Lähde Niina, Basnyat Pabitra, Raitanen Jani, Kämppi Leena, Lehtimäki Kai, Rosti-Otajärvi Eija, Peltola Jukka
Department of Neurology, Tampere University Hospital, Tampere, Finland.
Faculty of Medicine and Health Technology, Tampere University, Tampere, Finland.
Brain Behav. 2024 Dec;14(12):e70176. doi: 10.1002/brb3.70176.

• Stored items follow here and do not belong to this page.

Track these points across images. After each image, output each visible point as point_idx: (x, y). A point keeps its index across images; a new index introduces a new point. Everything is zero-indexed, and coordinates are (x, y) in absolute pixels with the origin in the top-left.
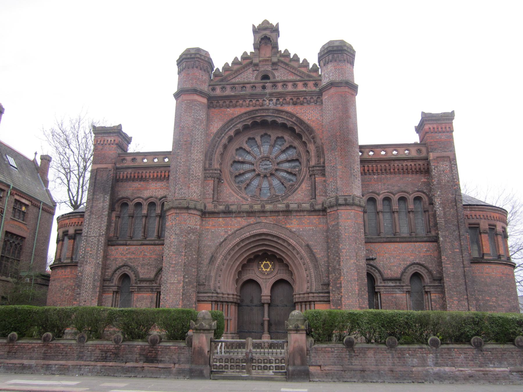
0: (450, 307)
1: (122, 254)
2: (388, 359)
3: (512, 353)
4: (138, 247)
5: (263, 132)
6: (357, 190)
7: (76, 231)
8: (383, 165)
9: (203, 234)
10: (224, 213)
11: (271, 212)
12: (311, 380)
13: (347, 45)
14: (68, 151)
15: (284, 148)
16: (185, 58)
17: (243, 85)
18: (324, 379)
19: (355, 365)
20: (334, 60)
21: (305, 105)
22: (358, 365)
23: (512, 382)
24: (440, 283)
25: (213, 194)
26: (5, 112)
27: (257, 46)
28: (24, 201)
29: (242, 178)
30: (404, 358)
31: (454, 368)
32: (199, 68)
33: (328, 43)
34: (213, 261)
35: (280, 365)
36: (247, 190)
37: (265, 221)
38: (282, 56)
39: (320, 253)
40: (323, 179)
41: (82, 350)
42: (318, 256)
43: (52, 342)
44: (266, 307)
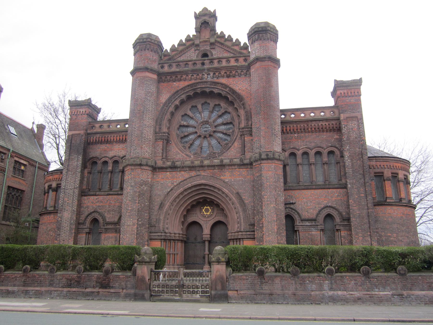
0: (356, 242)
1: (92, 202)
2: (291, 285)
3: (394, 280)
4: (105, 197)
5: (203, 101)
6: (278, 148)
7: (57, 185)
8: (302, 125)
9: (154, 185)
10: (171, 168)
11: (208, 166)
12: (229, 302)
13: (271, 26)
14: (57, 120)
15: (220, 113)
16: (139, 43)
17: (186, 63)
18: (239, 301)
19: (265, 290)
20: (259, 39)
21: (237, 77)
22: (267, 290)
23: (394, 304)
24: (349, 222)
25: (163, 153)
26: (4, 91)
27: (199, 30)
28: (22, 161)
29: (186, 139)
30: (305, 284)
31: (345, 292)
32: (150, 50)
33: (255, 25)
34: (162, 207)
35: (205, 290)
36: (191, 149)
37: (204, 174)
38: (219, 37)
39: (247, 198)
40: (251, 138)
41: (52, 279)
42: (246, 202)
43: (30, 273)
44: (207, 244)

The effect of vagus nerve stimulation (VNS) on cognitive domain of attention and executive functions (AEFs) has not been extensively researched. This study was set up to investigate performance variability on cognitive tests assessing AEFs in drug-resistant epilepsy (DRE) patients receiving VNS therapy during a follow-up of up to 5 years.
Thirty-three DRE patients were assessed with the interference, maze, and written verbal fluency tests as a part of EpiTrack screening before and after VNS implantation through repeated follow-ups according to the clinical VNS protocol. A linear mixed-effects model was used to analyse changes in test scores.
Maze performance improved significantly by an average of 0.20 s per month (95% confidence interval (CI): -0.365 to -0.041; p = 0.014). Interference performance improved by an average of 0.05 s per month (p = 0.207) and number of words increased by an average of 0.03 words per month (p = 0.079) on the verbal fluency test. On the maze test, patients with psychiatric comorbidities improved the most (0.52 s/month, p = 0.001), while on the interference test, patients with frontal lobe epilepsy (FLE), those taking 1-2 antiseizure medications (ASMs) and patients with focal to bilateral tonic-clonic seizures improved the most (0.14 s/month, p = 0.005; 0.14 s/month, p = 0.033 and 0.16 s/month, p = 0.087, respectively). For verbal fluency, no clinically meaningful improvement was noted in any of the groups.
During the follow-up, maze performance markedly improved, while performance on the interference and verbal fluency tasks remained relatively stable at the group level. Accordingly, visual anticipation and planning improved during VNS therapy whereas response inhibition was unchanged at the group level despite significant enhancements in patients with FLE and those taking 1-2 ASM. Furthermore, the presence of psychiatric comorbidities correlated with even greater improvement on maze performance.
迷走神经刺激(VNS)对注意力和执行功能(AEFs)这一认知领域的影响尚未得到广泛研究。本研究旨在调查在长达5年的随访期间,接受VNS治疗的耐药性癫痫(DRE)患者在评估AEFs的认知测试中的表现变异性。
33名DRE患者在VNS植入前后,按照临床VNS方案通过重复随访,接受干扰、迷宫和书面语言流畅性测试,作为EpiTrack筛查的一部分。使用线性混合效应模型分析测试分数的变化。
迷宫表现显著改善,平均每月提高0.20秒(95%置信区间(CI):-0.365至-0.041;p = 0.014)。干扰表现平均每月提高0.05秒(p = 0.207),语言流畅性测试中的单词数量平均每月增加0.03个(p = 0.079)。在迷宫测试中,患有精神疾病共病的患者改善最大(0.52秒/月,p = 0.001),而在干扰测试中,额叶癫痫(FLE)患者、服用1 - 2种抗癫痫药物(ASM)的患者以及局灶性至双侧强直阵挛性发作的患者改善最大(分别为0.14秒/月,p = 0.005;0.14秒/月,p = 0.033和0.16秒/月,p = 0.087)。对于语言流畅性,任何组均未观察到具有临床意义的改善。
在随访期间,迷宫表现明显改善,而干扰和语言流畅性任务的表现在组水平上保持相对稳定。因此,在VNS治疗期间,视觉预期和规划能力得到改善,而尽管FLE患者和服用1 - 2种ASM的患者有显著提高,但在组水平上反应抑制能力没有变化。此外,精神疾病共病的存在与迷宫表现的更大改善相关。